One day, when I was still four years old, I could read. No one really taught me. I just started reading out loud one day. I loved reading stuff about states in our home set of the World Book Encyclopedia and knew the states and capitals before I started kindergarten.
It's just the way it was.
Consequently, I never had to wait for Mrs. Peterson's instructions in kindergarten before working in our workbook. The instructions were at the bottom of the page and I read them myself and whipped right through whatever we were supposed to do.
At home, I was a novelty act my dad could parade out. When his friends came over to the house, he'd have them friends a state, or a capital, and I could tell what the capital was or what state the city was a capital of.
I didn't mind that too much. These performances made my dad proud and astonishing his friends was kind of a thrill.
One day, however, Mrs. Peterson did something I didn't much like.
Our kindergarten class met in the basement of Washington Elementary school, which was the old high school and was now also the junior high. I'd never been upstairs where the big kids had classes, but one day Mrs. Peterson took me upstairs. To me, it seemed like way upstairs.
Mrs. Peterson wore a lot of perfume. I later learned she wore it to cover the smell of cigarettes. The perfume smell made me feel a little sick as we climbed the stairs, making the nausea I was feeling because of my fear of going upstairs even stronger.
My memory tells me we went to the fourth grade classroom, but I'm not sure of that.
Mrs. Peterson had a book with her and when we got to the classroom, Mrs. Peterson had me stand in front of all these big kids, she handed me the book, and told me to read out loud from it. It was a cold reading. I'd never seen the book before.
What was this about? Were the fourth graders being told to shape up and improve their reading because there was a squirt in kindergarten who could read and if he could do it, they ought to be able to do better work?
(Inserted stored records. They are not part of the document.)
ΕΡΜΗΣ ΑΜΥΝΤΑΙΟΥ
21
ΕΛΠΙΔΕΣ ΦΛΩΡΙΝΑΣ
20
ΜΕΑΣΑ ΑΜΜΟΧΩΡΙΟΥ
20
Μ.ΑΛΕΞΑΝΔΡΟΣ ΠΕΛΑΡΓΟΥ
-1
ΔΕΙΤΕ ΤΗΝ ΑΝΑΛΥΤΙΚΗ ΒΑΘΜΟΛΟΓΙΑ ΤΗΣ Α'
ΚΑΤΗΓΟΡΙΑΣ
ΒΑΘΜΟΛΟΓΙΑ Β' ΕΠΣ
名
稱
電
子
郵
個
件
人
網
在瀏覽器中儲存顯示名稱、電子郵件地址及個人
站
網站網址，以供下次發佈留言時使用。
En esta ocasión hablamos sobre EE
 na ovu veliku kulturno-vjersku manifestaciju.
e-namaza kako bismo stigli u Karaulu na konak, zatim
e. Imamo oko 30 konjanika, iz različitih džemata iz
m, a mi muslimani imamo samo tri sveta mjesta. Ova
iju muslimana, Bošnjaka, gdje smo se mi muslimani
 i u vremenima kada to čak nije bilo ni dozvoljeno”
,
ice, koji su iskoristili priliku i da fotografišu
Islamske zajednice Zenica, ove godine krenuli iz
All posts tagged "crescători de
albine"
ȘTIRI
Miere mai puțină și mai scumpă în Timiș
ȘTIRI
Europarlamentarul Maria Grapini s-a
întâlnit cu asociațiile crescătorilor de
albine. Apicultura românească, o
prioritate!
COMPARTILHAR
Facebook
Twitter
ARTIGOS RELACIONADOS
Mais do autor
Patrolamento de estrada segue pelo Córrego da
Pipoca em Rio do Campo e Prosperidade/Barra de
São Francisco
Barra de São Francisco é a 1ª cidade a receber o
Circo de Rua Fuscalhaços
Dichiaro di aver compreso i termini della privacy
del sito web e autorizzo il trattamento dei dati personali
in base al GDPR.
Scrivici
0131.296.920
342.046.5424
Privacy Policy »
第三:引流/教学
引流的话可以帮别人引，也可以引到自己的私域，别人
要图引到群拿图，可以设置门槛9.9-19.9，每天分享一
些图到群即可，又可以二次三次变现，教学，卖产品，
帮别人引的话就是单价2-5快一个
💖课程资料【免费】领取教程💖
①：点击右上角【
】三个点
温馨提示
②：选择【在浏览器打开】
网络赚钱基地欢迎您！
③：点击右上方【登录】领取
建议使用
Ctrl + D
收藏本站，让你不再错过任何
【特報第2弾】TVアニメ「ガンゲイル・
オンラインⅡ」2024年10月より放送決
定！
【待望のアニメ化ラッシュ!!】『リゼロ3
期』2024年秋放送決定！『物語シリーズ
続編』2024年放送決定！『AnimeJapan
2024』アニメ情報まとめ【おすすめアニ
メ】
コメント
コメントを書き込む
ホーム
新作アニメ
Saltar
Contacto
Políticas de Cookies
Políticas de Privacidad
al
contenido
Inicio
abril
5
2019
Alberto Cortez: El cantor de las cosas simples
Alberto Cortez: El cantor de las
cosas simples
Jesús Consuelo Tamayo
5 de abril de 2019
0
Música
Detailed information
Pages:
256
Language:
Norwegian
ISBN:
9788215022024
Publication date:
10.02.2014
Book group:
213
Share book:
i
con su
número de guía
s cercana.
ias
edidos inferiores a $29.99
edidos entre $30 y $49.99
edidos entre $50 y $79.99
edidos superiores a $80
Was it some weird form of show and tell? Was I Mrs. Peterson's remarkable show and tell kid?
Or was it back to being a novelty act?
I don't know.
I do know I was scared to death.
Even at five years old, I had this foreboding sense that the fourth graders would hate having a punk like me paraded in front of them to read.
Even at five years old, I had visions of getting pantsed in the alley that led to Roger Pearson's house or of the big kids trapping me and putting me in a waste bin or, at the very least, being the fourth graders' most hated whippersnapper.
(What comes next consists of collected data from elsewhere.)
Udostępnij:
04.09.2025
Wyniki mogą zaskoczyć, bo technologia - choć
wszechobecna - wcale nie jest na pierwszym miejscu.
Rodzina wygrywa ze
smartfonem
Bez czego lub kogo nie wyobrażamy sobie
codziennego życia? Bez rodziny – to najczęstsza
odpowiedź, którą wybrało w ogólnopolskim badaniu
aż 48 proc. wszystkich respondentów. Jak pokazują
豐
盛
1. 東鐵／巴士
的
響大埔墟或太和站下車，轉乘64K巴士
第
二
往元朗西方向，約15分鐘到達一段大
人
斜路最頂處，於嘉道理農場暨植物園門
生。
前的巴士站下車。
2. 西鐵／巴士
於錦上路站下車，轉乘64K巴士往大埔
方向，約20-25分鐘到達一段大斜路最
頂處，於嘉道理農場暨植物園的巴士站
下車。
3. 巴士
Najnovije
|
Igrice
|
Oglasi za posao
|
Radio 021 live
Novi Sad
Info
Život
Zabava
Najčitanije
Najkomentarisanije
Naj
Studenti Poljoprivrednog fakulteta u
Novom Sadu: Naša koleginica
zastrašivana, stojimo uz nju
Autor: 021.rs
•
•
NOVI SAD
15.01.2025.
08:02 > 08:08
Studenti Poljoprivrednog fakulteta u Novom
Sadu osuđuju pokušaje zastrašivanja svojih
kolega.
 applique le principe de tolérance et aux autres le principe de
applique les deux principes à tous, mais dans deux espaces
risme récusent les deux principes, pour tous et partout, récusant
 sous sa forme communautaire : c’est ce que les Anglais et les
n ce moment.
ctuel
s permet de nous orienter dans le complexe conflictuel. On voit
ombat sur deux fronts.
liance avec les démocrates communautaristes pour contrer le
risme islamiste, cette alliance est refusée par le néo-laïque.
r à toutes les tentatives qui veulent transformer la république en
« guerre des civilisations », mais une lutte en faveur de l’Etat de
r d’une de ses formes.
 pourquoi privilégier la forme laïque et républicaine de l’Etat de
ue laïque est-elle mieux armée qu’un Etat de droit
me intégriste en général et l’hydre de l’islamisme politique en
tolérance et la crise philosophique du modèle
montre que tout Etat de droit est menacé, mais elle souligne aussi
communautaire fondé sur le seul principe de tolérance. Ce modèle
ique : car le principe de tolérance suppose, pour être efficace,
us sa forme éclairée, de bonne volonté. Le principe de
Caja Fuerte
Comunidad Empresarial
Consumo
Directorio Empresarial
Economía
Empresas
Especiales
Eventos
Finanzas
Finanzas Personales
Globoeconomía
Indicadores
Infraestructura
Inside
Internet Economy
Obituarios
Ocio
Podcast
I read. I did what I was instructed to do. I didn't miss a single word.
I could see faces in the room darken with resentment.
I survived the aftermath. No kids hunted me down to get even.
All I know is that I hated being presented to the fourth graders as a star pupil. In later years, as I succeeded in school at the elementary level, every once in a while a parent would ask one of my friends why he couldn't be more like me and do better schoolwork or get better grades.
I hated that.
Aside from hating having my friends occasionally compared to me, no long lasting damage came from this incident and it wasn't that long before things evened out and nothing I did was that remarkable in school anymore.
But, when I think back to early memories of being in school, this one stands out.
I can't for the life of me, though, figure out what the teachers involved thought would be gained by having me demonstrate my reading prowess in front of fourth graders.
I have to just scratch my head and wonder, "What the hell?".
1 comment:
I never even heard this story. I am surprised you weren't in Ripley's Believe it or Not.